I'm against creating life to experiment on it, but if you want to be "molded", I'm all fer it. And if you can produce a new liver out of some cells from my snot? Ah-choo.

I can't remember who wrote it, but I read a book about a future where they have bio-sculpting machines. There are no Drs, you get into the tank and come out "cured".

They also can "sculpt" you, as the name implies. So you can be 8 feet tall and purple, striped green and brown with no hair anywhere, you can have gills and webbed feet or......

Very interesting.

Veeshir   ·  August 27, 2009 11:50 AM

The writer is confused. "Embryo" and "self-modification" are unrelated concepts. Being against embryonic experimentation and for the right to self-modification does not create an inconsistency.

Bob Smith   ·  August 27, 2009 01:22 PM

To rely an on old quote:

"It is scientist job to ask what can be done. It is the duty of society to determine what should be done."

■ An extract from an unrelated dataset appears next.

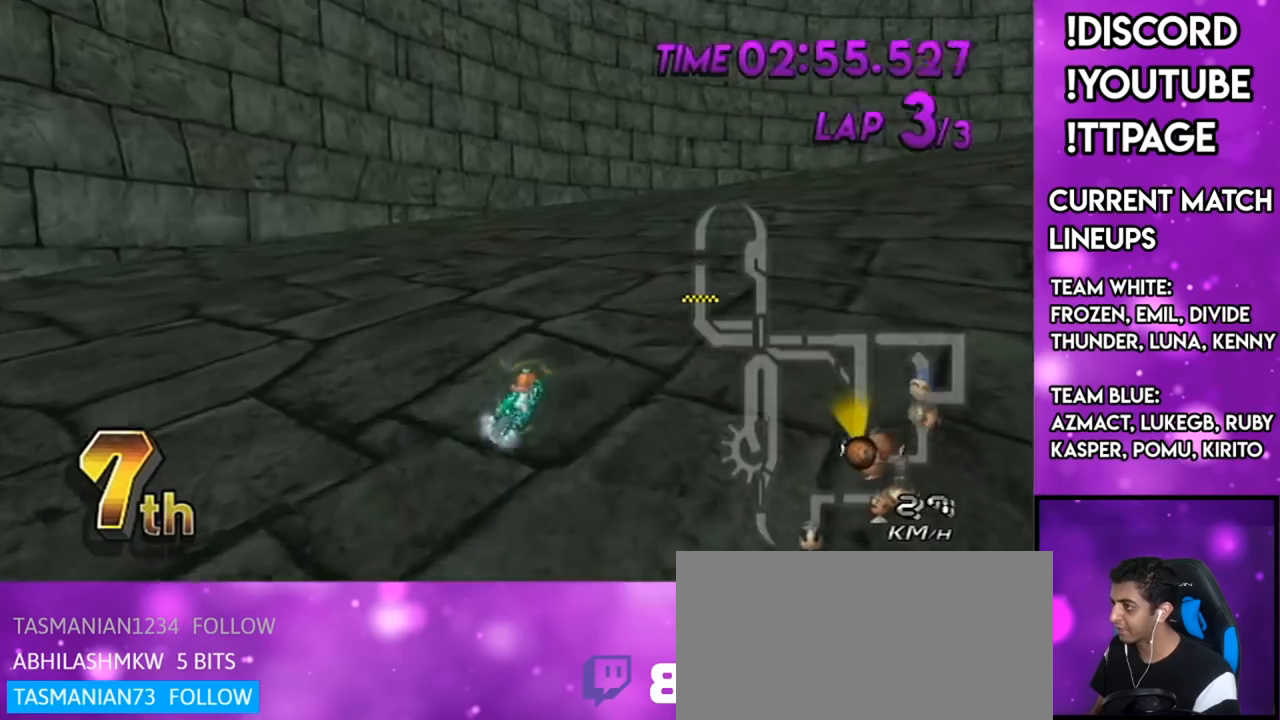
{"buttons": ["A"], "left_stick": "center", "right_stick": "center", "events": [[384, "DPAD_LEFT", "down"], [384, "DPAD_UP", "down"], [384, "left_stick", "center"], [468, "DPAD_LEFT", "up"], [468, "DPAD_UP", "up"]]}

Just because we can doesn't mean we should. Maybe this isn't your "no way in Hell" product, but you have some limit. You would, for example, refuse to allow embryos to be raised in womb-tanks to be used as protein enhancements in dog food. If "whatever can be done" is OK, and left to everyone's individual devices to decide, how would you address that travesty?

There are some limits on what people are "free" to do. We just disagree where we draw the line.

My vote on this sort of stuff is "nope." Talk about taking a run at the cliff of the slippery slope!

Mrs. du Toit   ·  August 27, 2009 03:51 PM

Imagine the custody hearing and child support dispute.